**** Dataset
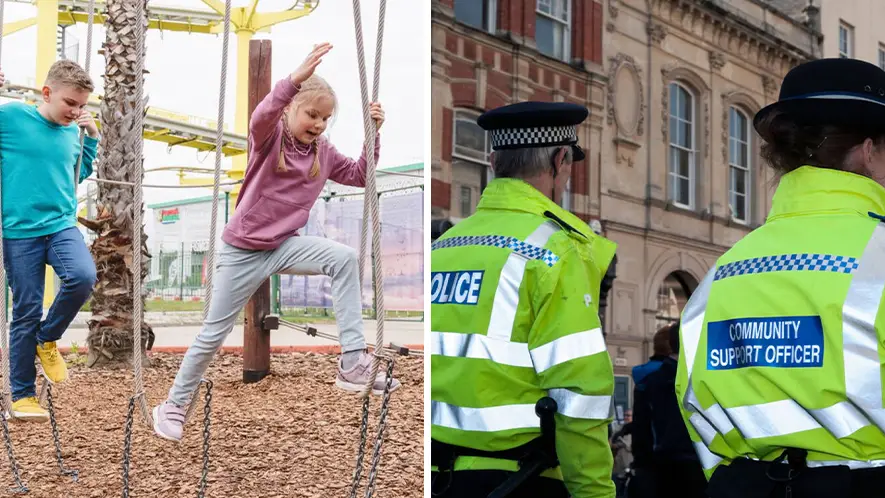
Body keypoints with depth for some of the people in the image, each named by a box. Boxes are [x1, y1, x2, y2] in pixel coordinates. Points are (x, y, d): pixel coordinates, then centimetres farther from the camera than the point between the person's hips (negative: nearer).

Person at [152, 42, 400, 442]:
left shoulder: (323, 151, 3)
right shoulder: (269, 137, -12)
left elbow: (359, 176, 7)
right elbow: (262, 116, -36)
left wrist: (373, 132, -7)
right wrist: (296, 78, -52)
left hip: (285, 245, 4)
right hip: (242, 250, -4)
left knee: (345, 258, -23)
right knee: (214, 333, 5)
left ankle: (353, 362, -24)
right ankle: (174, 405, 25)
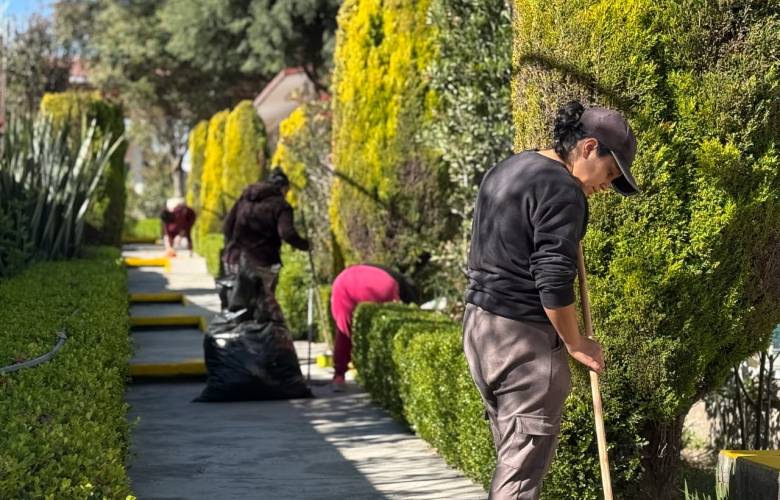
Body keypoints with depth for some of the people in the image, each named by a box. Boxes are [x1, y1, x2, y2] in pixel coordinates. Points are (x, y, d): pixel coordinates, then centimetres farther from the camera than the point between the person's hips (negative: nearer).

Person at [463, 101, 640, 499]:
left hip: (478, 322, 9)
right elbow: (554, 282, -19)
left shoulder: (505, 170, 16)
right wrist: (575, 344, -6)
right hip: (523, 335, -9)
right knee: (524, 466, -6)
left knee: (511, 454, 14)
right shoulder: (563, 189, -14)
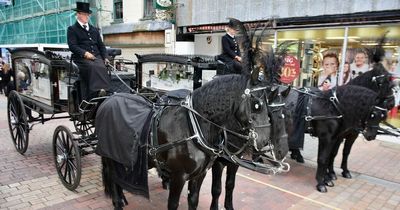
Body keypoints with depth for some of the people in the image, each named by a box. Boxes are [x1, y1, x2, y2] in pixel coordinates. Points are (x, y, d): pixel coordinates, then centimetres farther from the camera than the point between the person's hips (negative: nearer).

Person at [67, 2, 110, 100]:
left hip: (96, 57, 4)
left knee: (102, 67, -31)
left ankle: (103, 90, -42)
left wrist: (105, 57, 6)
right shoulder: (72, 29, 12)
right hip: (81, 58, -4)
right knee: (93, 67, -36)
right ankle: (97, 91, -47)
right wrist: (85, 53, -18)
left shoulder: (94, 29, 30)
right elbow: (72, 46, -1)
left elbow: (101, 45, 25)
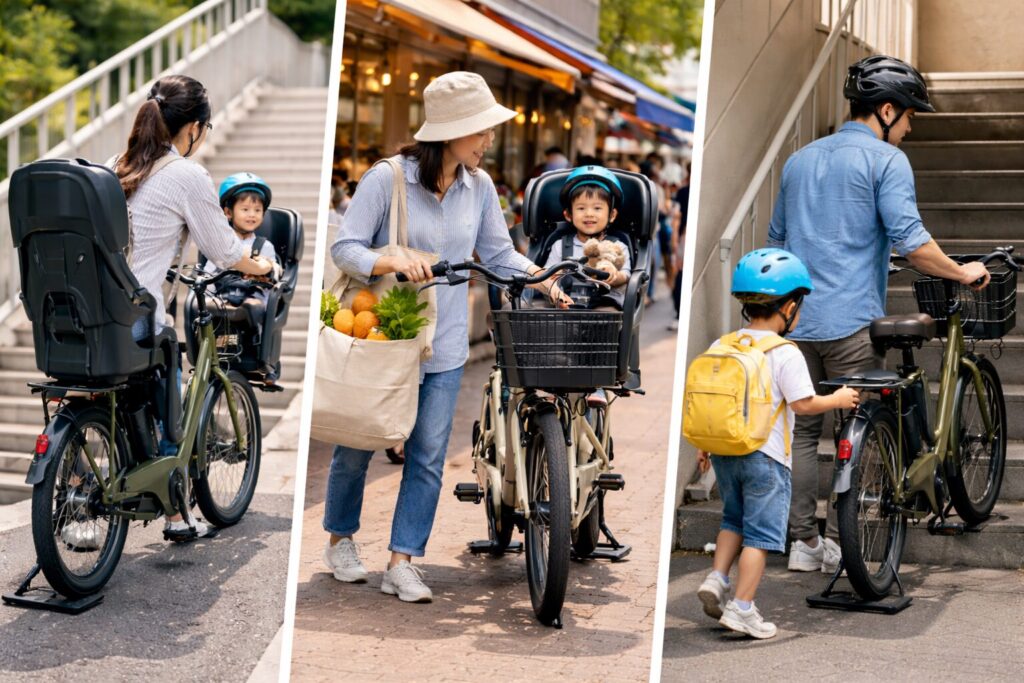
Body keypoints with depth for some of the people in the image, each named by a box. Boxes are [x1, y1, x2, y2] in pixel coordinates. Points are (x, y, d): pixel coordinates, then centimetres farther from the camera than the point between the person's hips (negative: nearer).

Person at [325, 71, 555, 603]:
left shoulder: (479, 186, 2)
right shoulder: (387, 179, -13)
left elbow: (498, 253, 10)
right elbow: (344, 248, -15)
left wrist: (540, 278, -5)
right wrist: (392, 263, -32)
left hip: (444, 346, 4)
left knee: (428, 456, 1)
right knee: (357, 446, 11)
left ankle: (402, 562, 9)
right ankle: (340, 537, 34)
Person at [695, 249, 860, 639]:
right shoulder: (785, 354, -13)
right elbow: (803, 404, -14)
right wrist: (838, 400, 3)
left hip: (724, 451, 6)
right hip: (765, 454, -6)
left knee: (734, 519, 25)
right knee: (761, 533, 2)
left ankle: (717, 579, 12)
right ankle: (741, 608, 0)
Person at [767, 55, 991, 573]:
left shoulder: (799, 160, 17)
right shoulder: (886, 159, -5)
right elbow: (910, 241, -14)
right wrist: (962, 272, 0)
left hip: (795, 319, 6)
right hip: (851, 321, -6)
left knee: (801, 430, 9)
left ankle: (803, 542, 12)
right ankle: (836, 541, 4)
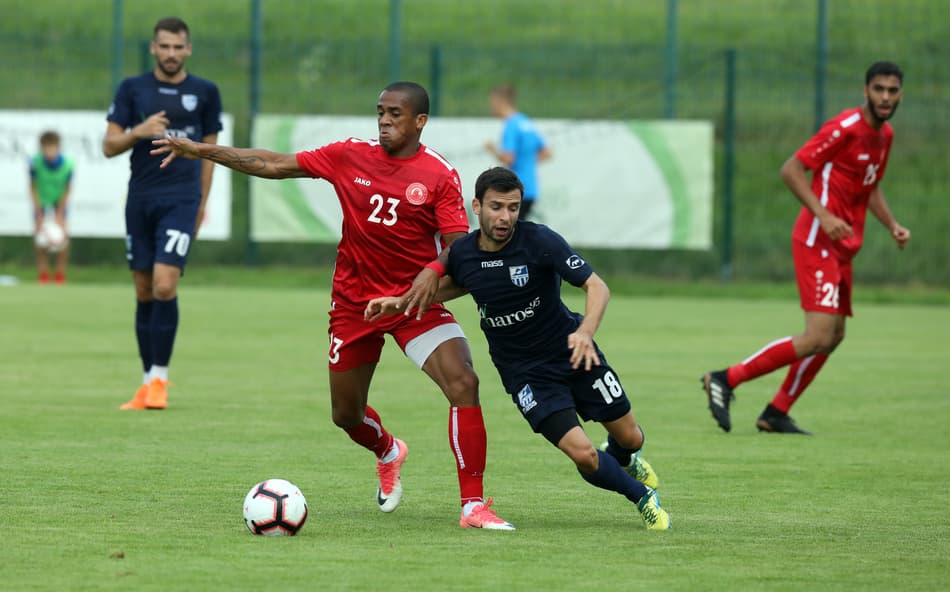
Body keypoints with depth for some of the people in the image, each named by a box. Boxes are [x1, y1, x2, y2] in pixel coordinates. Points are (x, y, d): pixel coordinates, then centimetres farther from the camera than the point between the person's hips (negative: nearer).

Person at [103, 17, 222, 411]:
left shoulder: (205, 92, 4)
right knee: (144, 293, 6)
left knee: (165, 286, -16)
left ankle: (160, 378, -8)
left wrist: (202, 202, 11)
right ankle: (148, 381, 14)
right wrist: (139, 132, -16)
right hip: (140, 200, 2)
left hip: (181, 199, -2)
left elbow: (209, 149, 12)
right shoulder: (132, 90, 5)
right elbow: (109, 146, 3)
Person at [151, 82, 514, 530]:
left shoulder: (440, 175, -10)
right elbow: (275, 166, 4)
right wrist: (201, 151, 3)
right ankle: (388, 453, 49)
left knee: (464, 383, -24)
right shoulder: (351, 156, -2)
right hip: (354, 303, 3)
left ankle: (473, 506, -17)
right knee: (346, 415, 12)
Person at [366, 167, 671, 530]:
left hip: (573, 352, -1)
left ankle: (621, 459, 49)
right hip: (524, 373, 1)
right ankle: (643, 498, 16)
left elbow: (597, 287, -24)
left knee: (629, 437, 8)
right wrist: (402, 302, 4)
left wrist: (585, 331, -42)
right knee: (583, 455, -14)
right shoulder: (460, 254, -10)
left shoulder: (540, 241, -21)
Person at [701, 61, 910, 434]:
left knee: (833, 335, 12)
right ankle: (725, 380, -9)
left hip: (842, 246, 10)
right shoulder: (846, 127, -15)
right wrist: (823, 215, -26)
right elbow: (791, 169, -17)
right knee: (818, 337, -17)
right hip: (818, 241, -10)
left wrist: (892, 226, 14)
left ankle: (776, 415, 21)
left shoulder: (884, 135, 13)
********
Exercise brief:
Everything above should be given again exactly, apart from the pictures.

Worked solution:
Body keypoints with depth for some of the people in the image, each named by a box. Boxes are [x1, y1, x2, y2] in pixel coordinates. Points are (x, y, d): pixel coordinates, then centimetres farther from the camera than the point between the person's hips (negative: nearer).

Person at [152, 42, 400, 442]:
left shoulder: (323, 151, 3)
right shoulder: (269, 137, -12)
left elbow: (359, 176, 7)
right elbow: (262, 116, -36)
left wrist: (373, 132, -7)
right wrist: (296, 78, -52)
left hip: (285, 245, 4)
right hip: (242, 250, -4)
left knee: (345, 258, -23)
right knee: (214, 333, 5)
left ankle: (353, 362, -24)
right ankle: (174, 405, 25)
Body keypoints with depth for some of the people in the image, each named by a box. Boxes are [x1, y1, x2, y2] in pixel coordinates. Points are (x, y, d): pixel coordinates, then centimetres farther from the camera than the point between the person's hips (negative: nearer).

Person at [463, 101, 640, 499]:
left hip: (478, 322, 9)
right elbow: (554, 282, -19)
left shoulder: (505, 170, 16)
right wrist: (575, 344, -6)
right hip: (523, 335, -9)
right knee: (524, 466, -6)
left knee: (511, 454, 14)
right shoulder: (563, 189, -14)
Body keypoints with depth for some of the people in the image, each named by a box. Boxes are [x1, y1, x2, y2] in pixel coordinates. Points are (x, y, d): pixel coordinates, then centimetres farther from the camera than the point between the person's hips (negative: nearer).

Person at [67, 2, 110, 100]:
left hip: (96, 57, 4)
left knee: (102, 67, -31)
left ankle: (103, 90, -42)
left wrist: (105, 57, 6)
right shoulder: (72, 29, 12)
right hip: (81, 58, -4)
right knee: (93, 67, -36)
right ankle: (97, 91, -47)
right wrist: (85, 53, -18)
left shoulder: (94, 29, 30)
right elbow: (72, 46, -1)
left elbow: (101, 45, 25)
Body keypoints with depth for some of the people in the image, each named by a box. Boxes are [x1, y1, x2, y2] in pixel coordinates. Points are (x, y, d): pixel coordinates, then centimetres farther from the camera than the point between the person's hips (negative: nearer).

Person at [325, 71, 555, 603]:
left shoulder: (479, 186, 2)
right shoulder: (387, 179, -13)
left elbow: (498, 253, 10)
right elbow: (344, 248, -15)
left wrist: (540, 278, -5)
right wrist: (392, 263, -32)
left hip: (444, 346, 4)
left knee: (428, 456, 1)
right knee: (357, 446, 11)
left ankle: (402, 562, 9)
right ankle: (340, 537, 34)
Person at [695, 249, 860, 639]:
right shoulder: (785, 354, -13)
right elbow: (803, 404, -14)
right wrist: (838, 400, 3)
left hip: (724, 451, 6)
right hip: (765, 454, -6)
left knee: (734, 519, 25)
right knee: (761, 533, 2)
left ankle: (717, 579, 12)
right ankle: (741, 608, 0)
Person at [767, 55, 991, 573]:
left shoulder: (799, 160, 17)
right shoulder: (886, 159, -5)
right elbow: (910, 241, -14)
right wrist: (962, 272, 0)
left hip: (795, 319, 6)
right hip: (851, 321, -6)
left knee: (801, 430, 9)
left ankle: (803, 542, 12)
right ankle: (836, 541, 4)
Body keypoints with depth for some of the people in the image, each named by a box. Boxes are [x1, y1, x2, y2] in pixel coordinates. Points are (x, y, d): pixel coordinates, then centimetres farther from the camera than the point between the person's hips (negative: nearer).

Person at [103, 17, 222, 411]:
left shoulder: (205, 92, 4)
right knee: (144, 293, 6)
left knee: (165, 286, -16)
left ankle: (160, 378, -8)
left wrist: (202, 202, 11)
right ankle: (148, 381, 14)
right wrist: (139, 132, -16)
right hip: (140, 200, 2)
left hip: (181, 199, -2)
left elbow: (209, 149, 12)
right shoulder: (132, 90, 5)
right elbow: (109, 146, 3)
Person at [151, 82, 514, 530]:
left shoulder: (440, 175, -10)
right elbow: (275, 166, 4)
right wrist: (201, 151, 3)
right ankle: (388, 453, 49)
left knee: (464, 383, -24)
right shoulder: (351, 156, -2)
right hip: (354, 303, 3)
left ankle: (473, 506, -17)
right knee: (346, 415, 12)
Person at [366, 167, 671, 530]:
left hip: (573, 352, -1)
left ankle: (621, 459, 49)
right hip: (524, 373, 1)
right ankle: (643, 498, 16)
left elbow: (597, 287, -24)
left knee: (629, 437, 8)
right wrist: (402, 302, 4)
left wrist: (585, 331, -42)
right knee: (583, 455, -14)
right shoulder: (460, 254, -10)
left shoulder: (540, 241, -21)
Person at [701, 61, 910, 434]:
left knee: (833, 335, 12)
right ankle: (725, 380, -9)
left hip: (842, 246, 10)
right shoulder: (846, 127, -15)
right wrist: (823, 215, -26)
right elbow: (791, 169, -17)
right knee: (818, 337, -17)
right hip: (818, 241, -10)
left wrist: (892, 226, 14)
left ankle: (776, 415, 21)
left shoulder: (884, 135, 13)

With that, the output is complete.